The difficulty compounds because foundation models, the large language models that power modern AI, are not sufficient for this task on their own. When evaluated through realistic multi-turn patient conversations rather than structured case vignettes, LLM diagnostic accuracy drops significantly, from 82% to 62.7%, a 19.3 percentage point decrease (Johri et al., 2025). A systematic review of 39 clinical LLM benchmarks confirms this knowledge-practice gap is pervasive, with performance falling from 84 to 90% on knowledge-based tests to 45 to 69% on practice-based assessments (Gong et al., 2025). Due to the non-deterministic nature of LLMs, information that appears in the middle of a long input is more likely to be lost compared to information at the beginning or end (Liu et al., 2024). In a clinical conversation, a key symptom might be mentioned once, casually, several minutes into the conversation. If the model fails to retain it, that is not a theoretical limitation, it is a safety-critical failure mode.

 



  
Part V

How Q Addresses These Challenges

Where foundation models lose information mid-conversation, Q deploys specialized parallel agents that continuously extract and track clinical variables regardless of when they appear. Where LLM accuracy drops in real-world conversations, Q separates conversational competence from clinical governance: frontier foundation models handle the dialogue while dedicated agents enforce safety detection, protocol compliance, and structured data capture. This foundation-first architecture eliminates the need to fine-tune a model per workflow and ensures that when a better foundation model arrives, every workflow benefits instantly.

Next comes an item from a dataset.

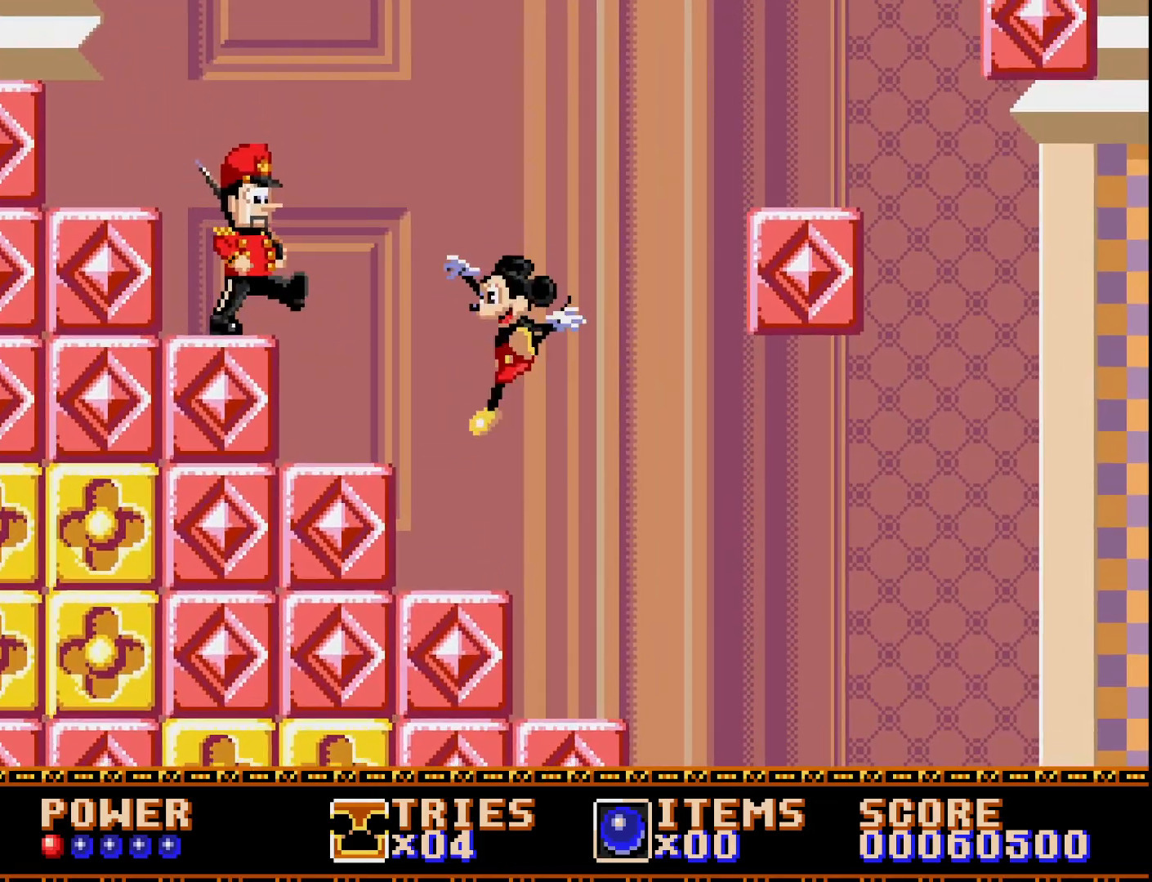
{"buttons": ["A"], "right_stick": "center", "events": [[300, "DPAD_RIGHT", "down"], [400, "A", "down"], [400, "DPAD_RIGHT", "up"]]}
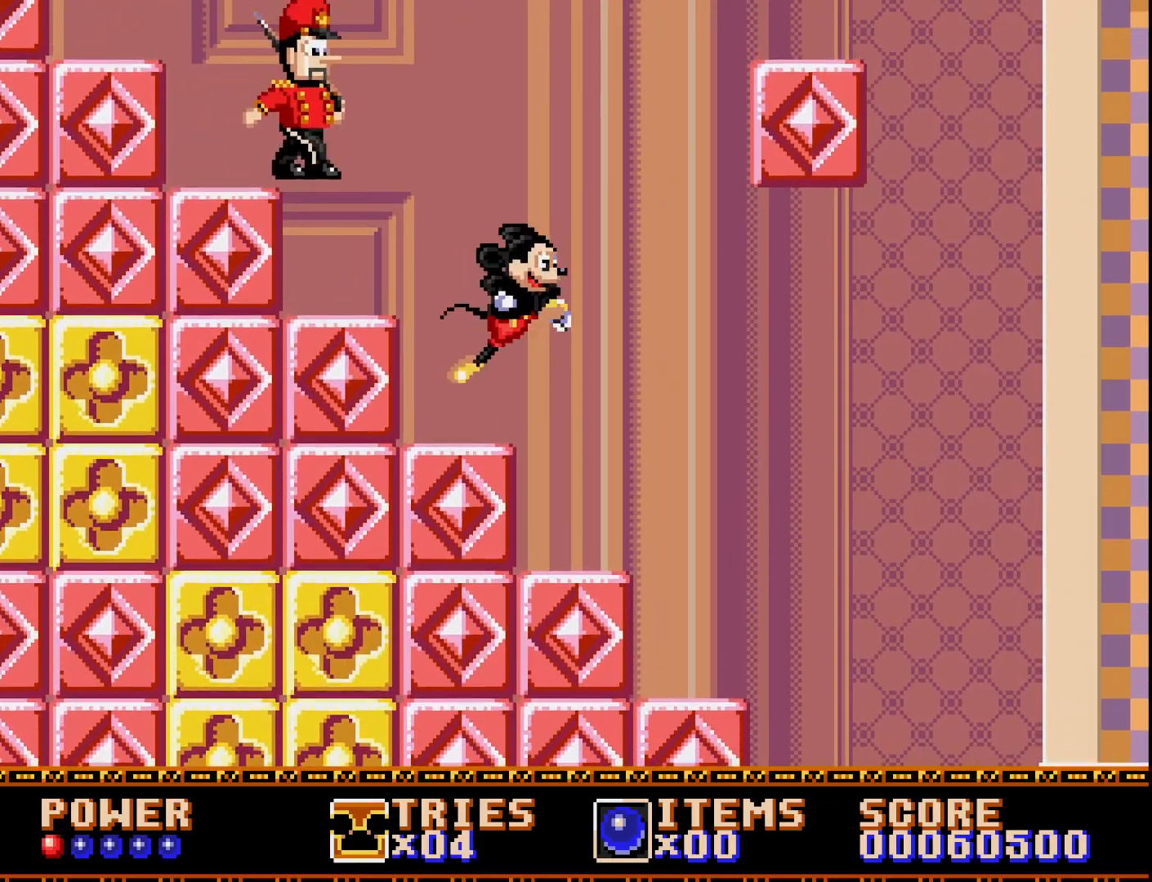
{"buttons": ["DPAD_RIGHT"], "right_stick": "center", "events": [[133, "DPAD_LEFT", "down"], [283, "DPAD_LEFT", "up"], [333, "DPAD_RIGHT", "down"], [483, "A", "up"]]}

But architecture alone is not enough without safety by design.

Life-threatening emergencies trigger deterministic responses that deliver immediate guidance and direct the patient to emergency services. When clinical signals fall outside defined protocol boundaries, or when confidence in the clinical assessment is below threshold, Q escalates to a clinician for review. Routine interactions follow structured workflows with a full audit trail. The central design constraint is explicit: Q supports clinical operations without assuming clinical responsibility. Clinical judgement, medical decision-making, and patient care remain under clinician oversight and accountability. As Q's capabilities mature, each release will extend the proportion of each workflow it can complete autonomously, progressively reducing the clinical effort required while maintaining the same governance and oversight standards.



 

 

 

  
Part VI

Validation: Earning Automation Through Evidence

Scaling clinical support is only valuable if safety can be demonstrated through evidence. Nothing is automated by default. Automation is earned through rigorous testing, validation, and proof.

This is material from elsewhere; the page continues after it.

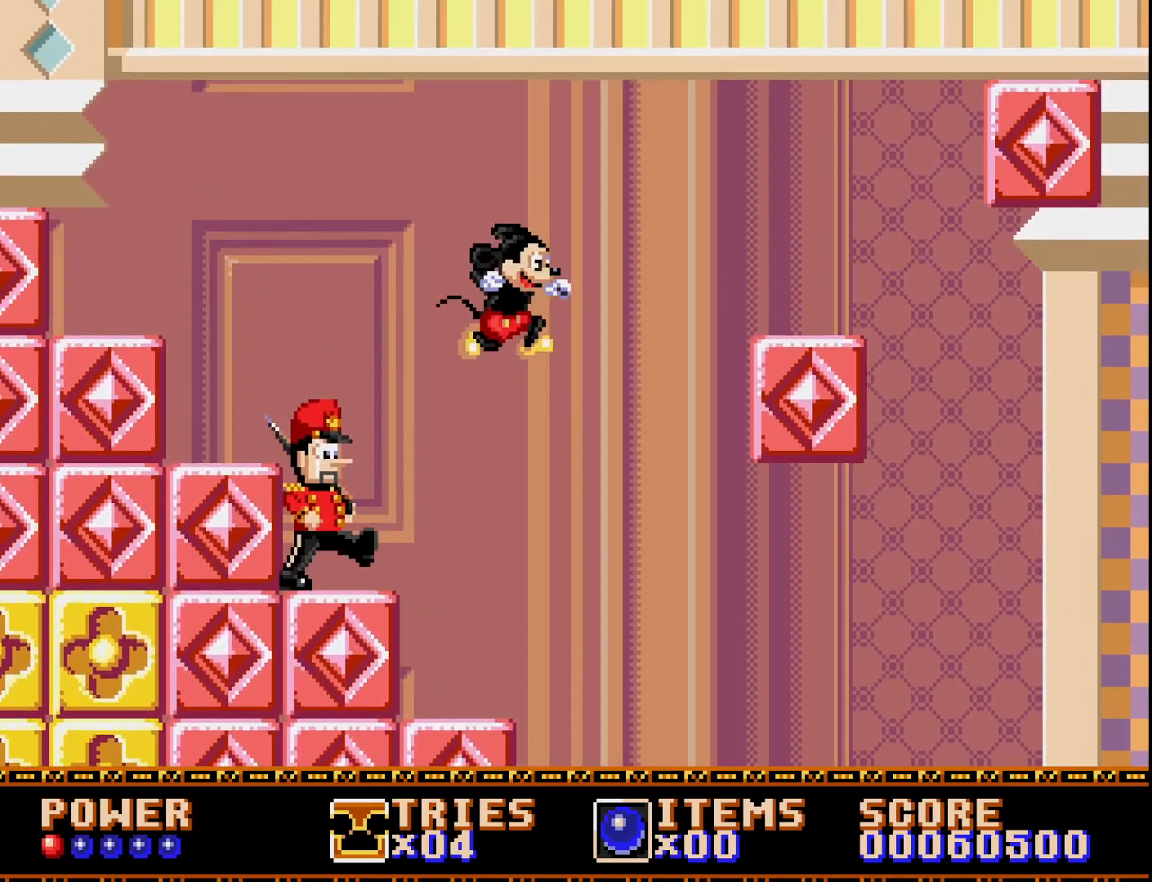
{"buttons": [], "right_stick": "center", "events": [[217, "DPAD_RIGHT", "up"], [367, "DPAD_RIGHT", "down"], [483, "DPAD_RIGHT", "up"]]}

Our testing approach uses a Swiss cheese model, a safety framework adopted in healthcare where no single layer is expected to catch everything, but the combination of overlapping layers ensures that failures in one are caught by another:

Automated testing: Unit tests, integration tests, and regression suites catch technical defects

AI-to-AI validation: Automated consistency checks identify behavioral drift; escalation scenarios verify detection rates

Internal human and clinician-based testing: All new workflows are tested with human testing using clinical vignettes before any patient exposure

Clinical review: Registered nurses audit conversations for medical accuracy and safety

Real-world monitoring: Post-market surveillance of workflows and audited patient interactions by registered nurses

Hundreds of thousands of tests were conducted during Q's development to refine and improve core functionality. Once ready for formal validation, over 20,000 clinician-based tests and audits were conducted. Of these, 6,000 formed a structured validation programme where all nine metrics were measured systematically across 25 clinical workflows spanning six categories: post-procedure follow-up, chronic condition management, preventive care and screening, mental health, rehabilitation and recovery, and pre-procedure preparation.

Trained human role-players conducted live conversations with Q, simulating realistic patient interactions across a range of clinical scenarios. The program was executed by a multidisciplinary team comprising 90% clinicians and doctors, supported by engineers and AI scientists. Performance was evaluated against published benchmarks drawn exclusively from peer-reviewed research on telephone-based clinical practice.p-wp-img 5

  
Part VII

Results

Q was evaluated across 6,000 clinical conversations spanning 25 clinical workflows, drawn from a broader program of over 20,000 clinician-based tests and audits. Performance was measured across two categories: first, broad clinical quality dimensions benchmarked against published peer-reviewed research on telephone-based clinical practice; and second, metrics targeting documented failure points in standard care delivery where Q's architecture provides structural advantages. All performance data was generated within a clinician-overseen governance structure. Every result reported here reflects Q operating under active clinical oversight and accountability.

PERFORMANCE OVERVIEW

Performance was assessed across six clinical quality dimensions. To contextualize these results, we compared against published benchmarks drawn exclusively from peer-reviewed research on telephone-based clinical practice, the closest published analogue to Q's operating modality.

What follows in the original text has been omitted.